After applying for the Chevening Scholarship, in late 2019 I was selected as the only Libyan youth to travel to Egypt to participate in the World youth forum and to be trained as part of the elite African Youth in the African Presidential Leadership Program (APLP). I was a keen student, I have managed to establish excellent relationship with my peers, lead different group work, participate in an additional training course of Training of Trainers (TOT) , engage with all my teachers and facilitators in a professional manner, and represent my country in the best way possible. As of today, we are all aware of what is happening to Libya.
A war is still ignited. International players are present on the Libyan ground. Citizens are devastated, IDPs and migrants are scattered across the country faced with huge needs, and electricity, water and liquidity in banks are reduced. Thus, I was chosen from more than 52,000 applicants from the world to receive a Chevening Scholarship, funded by the government of UK. With many thanks and appreciation to what they have done, and their support will insure I reach to my goals. I believe that my studying in the International Relations area will provide me with the tools I need to fulfil a greater future for my country.
What would your advice be to those who have recently graduated and are looking for roles?
Never give up, you have reached to this stage with your cleverness and desire. You will need to be strong and push your abilities towards the goals you want to achieve. You will be faced by challenges and difficulties throughout the journey but keep in mind that this will only make you stronger.

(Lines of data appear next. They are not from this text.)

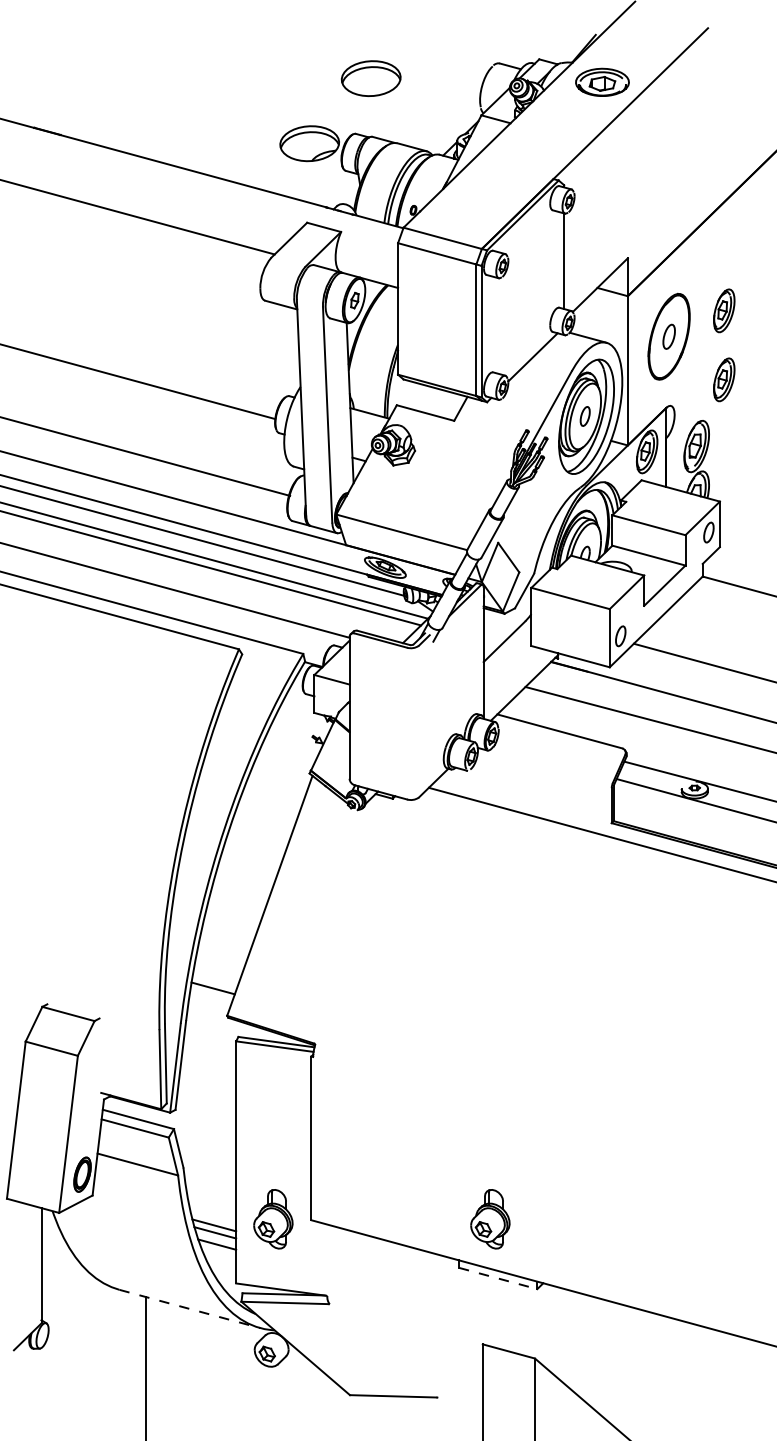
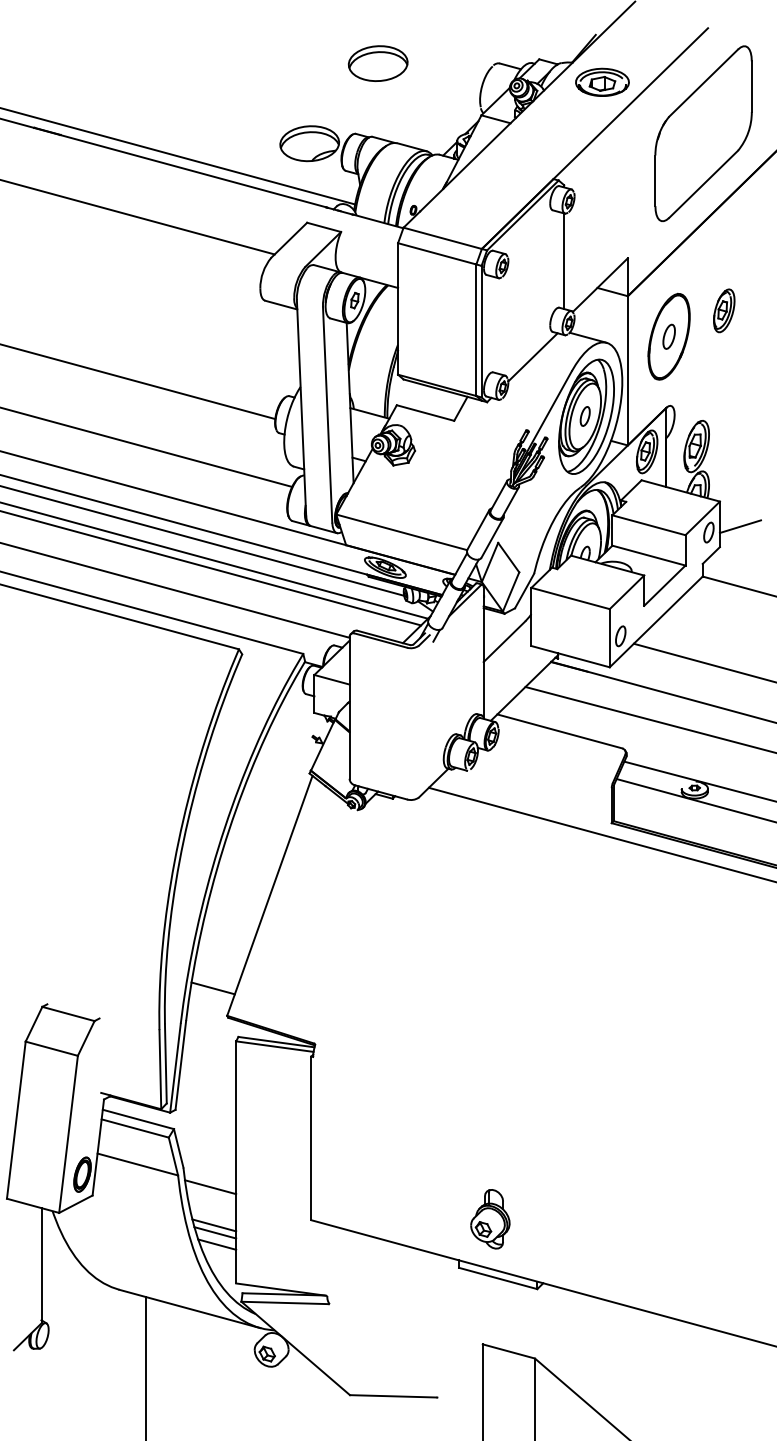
part at (370, 78) position: (370, 78) -> (377, 63)
part at (703, 133): none -> present
line at (178, 156): none -> present
part at (724, 379): present -> none
line at (146, 456) position: (146, 456) -> (147, 447)
line at (740, 526): none -> present
line at (210, 1187): none -> present
part at (273, 1219): present -> none
line at (498, 1278): dashed -> solid
line at (190, 1309): dashed -> solid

Ensure that you learn from others and increase your area of influence by doing good to your community and work organisation. Create challenges and be ready to tackle them. The opportunities are there but you need to take the extra step and learn from your mistake and others. Benefit from helping others and learn how to be a useful human within your family, society, university, country and the world.
How does your current role utilise skills you learnt during your time at NTU?
My greatest power was the organisational and relations skills I have gained during my university period. I was able to represent my cohort as an academic year rep and engage with my teachers in matters effecting other students. My outgoing personality ensured that I can take the risk and discover new areas of expertise. I was able to take risks and insure I become a person that many will rely on to finish tasks.
One of the most valuable skills I adhered to during my time in NTU, is being honest, clear, and approachable. With these three skills I was able to create good relationships with my colleagues at the university. I have helped many people different situations and worked towards doing the same outside the university.